Never Cry Over Spilt Milk
As a sixth grader, my personal perspective on life was that school comes first and good grades will get myself far. How far and to where? I had no idea. I didn’t have many friends and that didn’t bother me. I concentrated on school and was a perfectionist. If something didn’t go my way, I dealt with it by pouting and crying. Of course, I’ve grown up (I hope). Reminiscing about my elementary school memories, one particularly sticks out. I will never forget the day when my sixth grade teacher say to me, “Erin, don’t cry over spilt milk.” I realized how much of a baby I was and how much I let little red check marks on my test affect my emotional stability.
I didn’t feel confident taking the test in the first place, so I knew it wasn’t going to be pretty. When my teacher placed that test face down on my test, I immediately flipped it over and saw that I missed more than half of the test questions. I was devastated. Yes, as a sixth grader, I worried about grades on all my tests. I felt a sense of immense failure overwhelming my body. I knew I had reached a point in which I took grades a bit too serious. I started to cry. I worried that my parents would be disappointed. I was my parents’ pride and joy, and look what I did: I got less than a 50% on a science test in sixth grade.
My teacher kneeled down beside me and asked what was wrong. I didn’t respond and kept on weeping quietly with my head down hidden in my crossed arms on my desk. I was extremely embarrassed because I was obviously the only one in my class who took school way too seriously, and I was making a huge deal out of simply nothing. My teacher rubbed her hand up and down my upper back in an attempt to comfort me. She then told me “Erin, don’t cry over spilt milk. It’ll all be fine. It’s just a test.” I had never heard that expression before in my life. I gathered myself together. Why couldn’t I just keep it in and at least cry when I got home? The test grade really wasn’t a big deal, and I made it to be. I definitely cried over a spilt glass of milk.

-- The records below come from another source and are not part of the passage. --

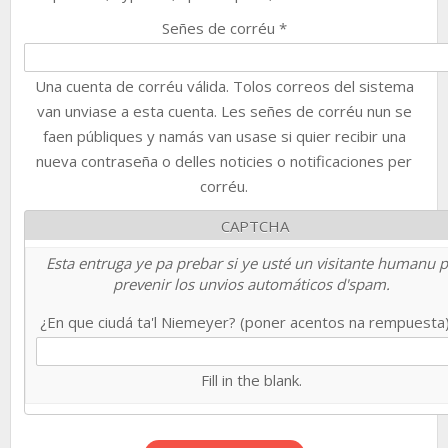
Señes de corréu
*
Una cuenta de corréu válida. Tolos correos del sistema
van unviase a esta cuenta. Les señes de corréu nun se
faen públiques y namás van usase si quier recibir una
nueva contraseña o delles noticies o notificaciones per
corréu.
CAPTCHA
Esta entruga ye pa prebar si ye usté un visitante humanu 
prevenir los unvios automáticos d'spam.
¿En que ciudá ta'l Niemeyer? (poner acentos na rempuesta
Fill in the blank.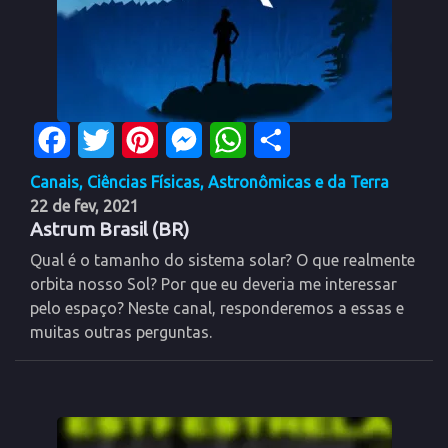
Facebook
Twitter
Pinterest
Messenger
WhatsApp
Share
Canais
,
Ciências Físicas, Astronômicas e da Terra
22 de fev, 2021
Astrum Brasil (BR)
Qual é o tamanho do sistema solar? O que realmente
orbita nosso Sol? Por que eu deveria me interessar
pelo espaço? Neste canal, responderemos a essas e
muitas outras perguntas.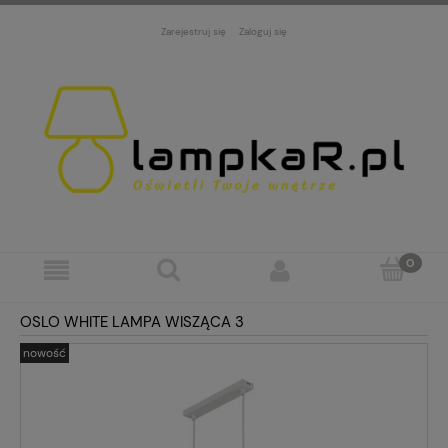
Zarejestruj się
Zaloguj się
OSLO WHITE LAMPA WISZĄCA 3
nowość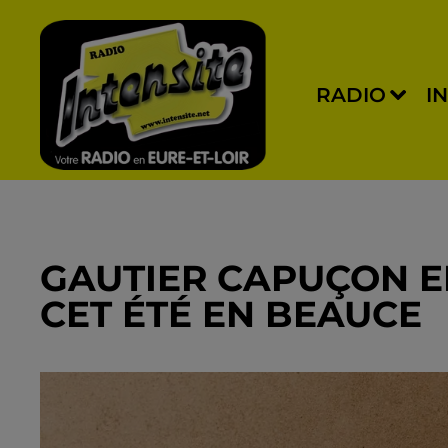
RADIO
I
GAUTIER CAPUÇON E
CET ÉTÉ EN BEAUCE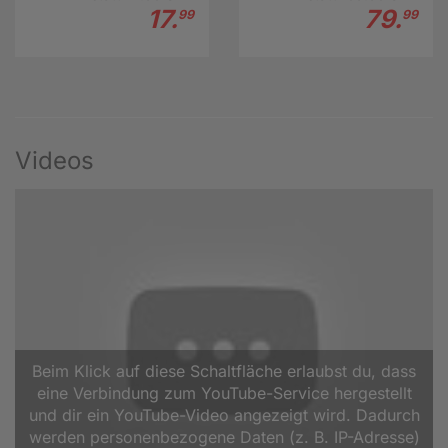
17.
79.
99
99
Videos
Beim Klick auf diese Schaltfläche erlaubst du, dass
eine Verbindung zum YouTube-Service hergestellt
und dir ein YouTube-Video angezeigt wird. Dadurch
werden personenbezogene Daten (z. B. IP-Adresse)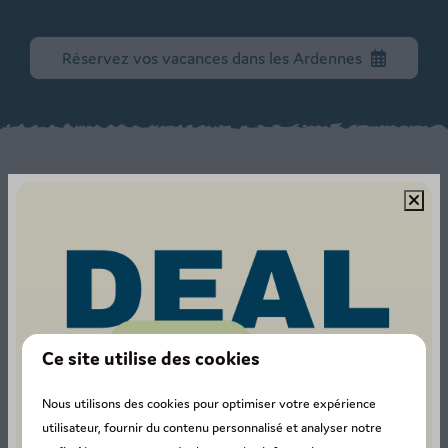
Réservez vos vacances dans les Ardennes
Un aperçu de nos installations
Piscine extérieure
Aire de jeux
Animations pendant les vacances
Bar avec terrasse
Ce site utilise des cookies
Terrain de tennis
Nous utilisons des cookies pour optimiser votre expérience
utilisateur, fournir du contenu personnalisé et analyser notre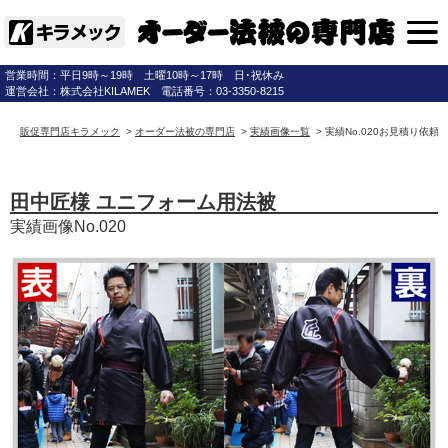
営業時間：平日9時～19時 土曜10時～17時 日･祝休み
運営会社：株式会社KILAMEK 電話番号：03-3350-8215
販促専門店キラメック
>
オーダー法被の専門店
>
実績画像一覧
>
実績No.020お見積り依頼(
田中匠様 ユニフォーム用法被
実績画像No.020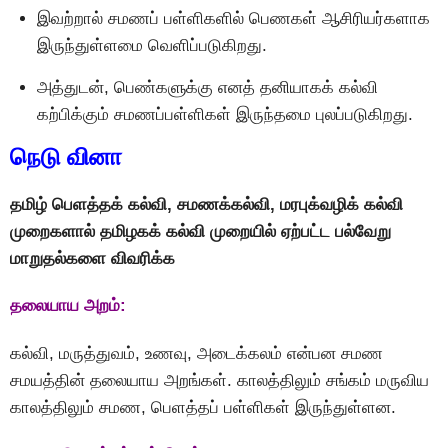
இவற்றால் சமணப் பள்ளிகளில் பெணகள் ஆசிரியர்களாக
இருந்துள்ளமை வெளிப்படுகிறது.
அத்துடன், பெண்களுக்கு எனத் தனியாகக் கல்வி
கற்பிக்கும் சமணப்பள்ளிகள் இருந்தமை புலப்படுகிறது.
நெடு வினா
தமிழ் பெளத்தக் கல்வி, சமணக்கல்வி, மரபுக்வழிக் கல்வி
முறைகளால் தமிழகக் கல்வி முறையில் ஏற்பட்ட பல்வேறு
மாறுதல்களை விவரிக்க
தலையாய அறம்:
கல்வி, மருத்துவம், உணவு, அடைக்கலம் என்பன சமண
சமயத்தின் தலையாய அறங்கள். காலத்திலும் சங்கம் மருவிய
காலத்திலும் சமண, பெளத்தப் பள்ளிகள் இருந்துள்ளன.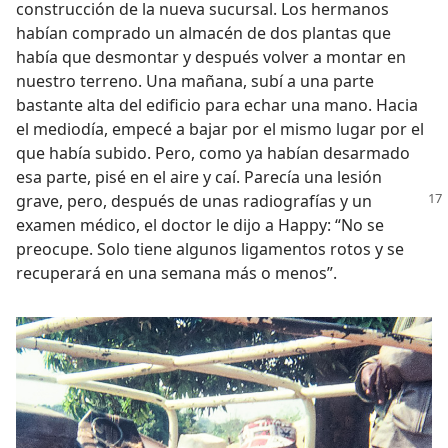
construcción de la nueva sucursal. Los hermanos
habían comprado un almacén de dos plantas que
había que desmontar y después volver a montar en
nuestro terreno. Una mañana, subí a una parte
bastante alta del edificio para echar una mano. Hacia
el mediodía, empecé a bajar por el mismo lugar por el
que había subido. Pero, como ya habían desarmado
esa parte, pisé en el aire y caí. Parecía una lesión
grave, pero, después
de unas radiografías y un
examen médico, el doctor le dijo a Happy: “No se
preocupe. Solo tiene algunos ligamentos rotos y se
recuperará en una semana más o menos”.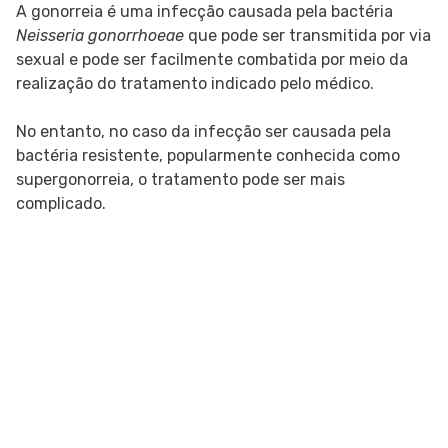
A gonorreia é uma infecção causada pela bactéria
Neisseria gonorrhoeae
que pode ser transmitida por via
sexual e pode ser facilmente combatida por meio da
realização do tratamento indicado pelo médico.
No entanto, no caso da infecção ser causada pela
bactéria resistente, popularmente conhecida como
supergonorreia, o tratamento pode ser mais
complicado.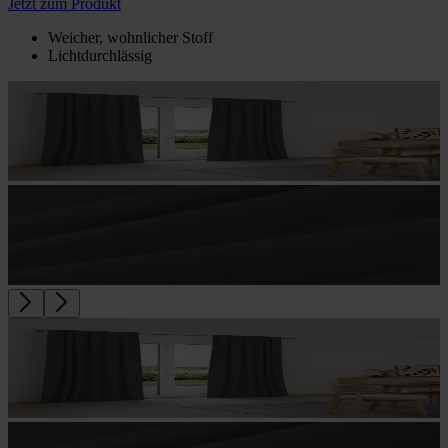
Jetzt zum Produkt
Weicher, wohnlicher Stoff
Lichtdurchlässig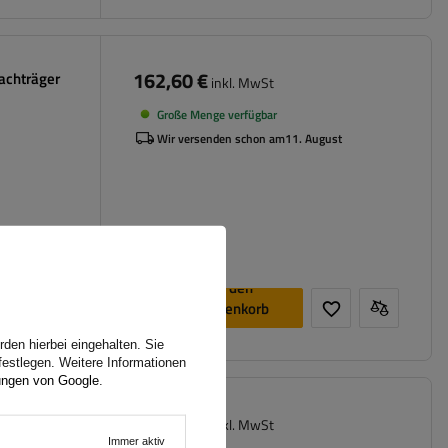
162,60 €
achträger
inkl. MwSt
Große Menge verfügbar
Wir versenden schon am
11. August
In den
Warenkorb
legen
den hierbei eingehalten. Sie
festlegen. Weitere Informationen
ungen von Google
.
209,60 €
luminium-
inkl. MwSt
chreling
Immer aktiv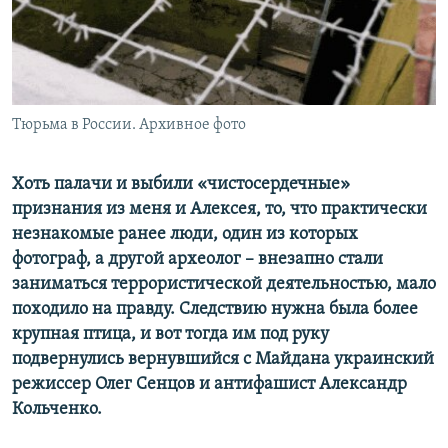
ПРИСОЕДИНЯЙТЕСЬ!
ПОБЕДИТЕЛЕЙ НЕ СУДЯТ?
КРЫМ.НЕПОКОРЕННЫЙ
ELIFBE
Тюрьма в России. Архивное фото
УКРАИНСКАЯ ПРОБЛЕМА КРЫМА
Все сайты RFE/RL
Хоть палачи и выбили «чистосердечные»
признания из меня и Алексея, то, что практически
незнакомые ранее люди, один из которых
фотограф, а другой археолог – внезапно стали
заниматься террористической деятельностью, мало
походило на правду. Следствию нужна была более
крупная птица, и вот тогда им под руку
подвернулись вернувшийся с Майдана украинский
режиссер Олег Сенцов и антифашист Александр
Кольченко.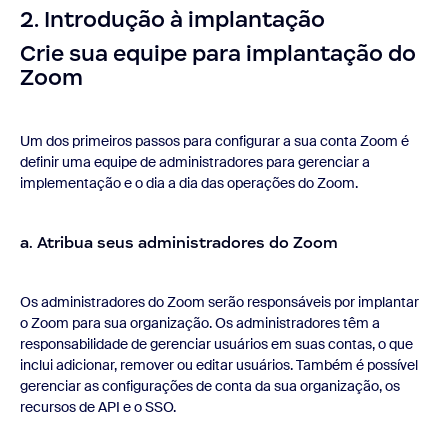
2. Introdução à implantação
Crie sua equipe para implantação do
Zoom
Um dos primeiros passos para configurar a sua conta Zoom é
definir uma equipe de administradores para gerenciar a
implementação e o dia a dia das operações do Zoom.
a. Atribua seus administradores do Zoom
Os administradores do Zoom serão responsáveis por implantar
o Zoom para sua organização. Os administradores têm a
responsabilidade de gerenciar usuários em suas contas, o que
inclui adicionar, remover ou editar usuários. Também é possível
gerenciar as configurações de conta da sua organização, os
recursos de API e o SSO.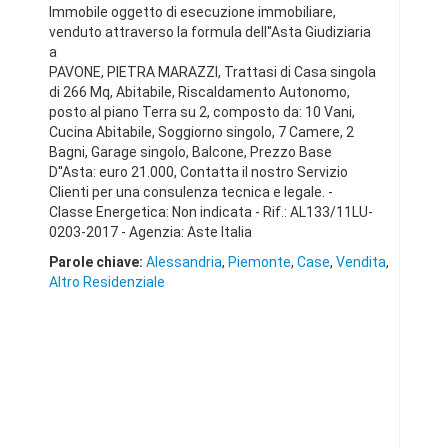
Immobile oggetto di esecuzione immobiliare,
venduto attraverso la formula dell''Asta Giudiziaria
a
PAVONE, PIETRA MARAZZI, Trattasi di Casa singola
di 266 Mq, Abitabile, Riscaldamento Autonomo,
posto al piano Terra su 2, composto da: 10 Vani,
Cucina Abitabile, Soggiorno singolo, 7 Camere, 2
Bagni, Garage singolo, Balcone, Prezzo Base
D''Asta: euro 21.000, Contatta il nostro Servizio
Clienti per una consulenza tecnica e legale. -
Classe Energetica: Non indicata - Rif.: AL133/11LU-
0203-2017 - Agenzia: Aste Italia
Parole chiave:
Alessandria
,
Piemonte
,
Case
,
Vendita
,
Altro Residenziale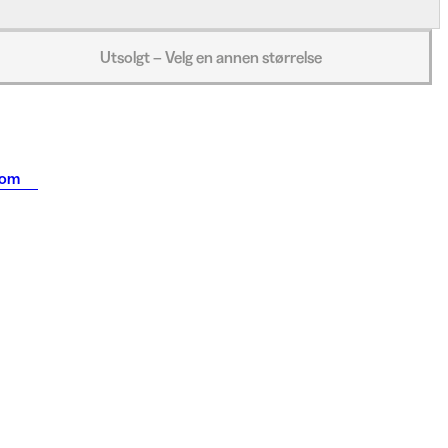
Utsolgt – Velg en annen størrelse
som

From then on, I figured the concept of perfectionism isn’t real. Now, I don’t look at things having the ability to be perfect, but as having potential to be extraordinary. Working on something to be absolutely flawless is almost impossible, so why waste my time on one thing, when I can reach my own potential on that thing and move on to something else I have potential in excelling in. I have decided to not let a glass of spilt milk ruin my ability to reach what I have defined as my true, full potential.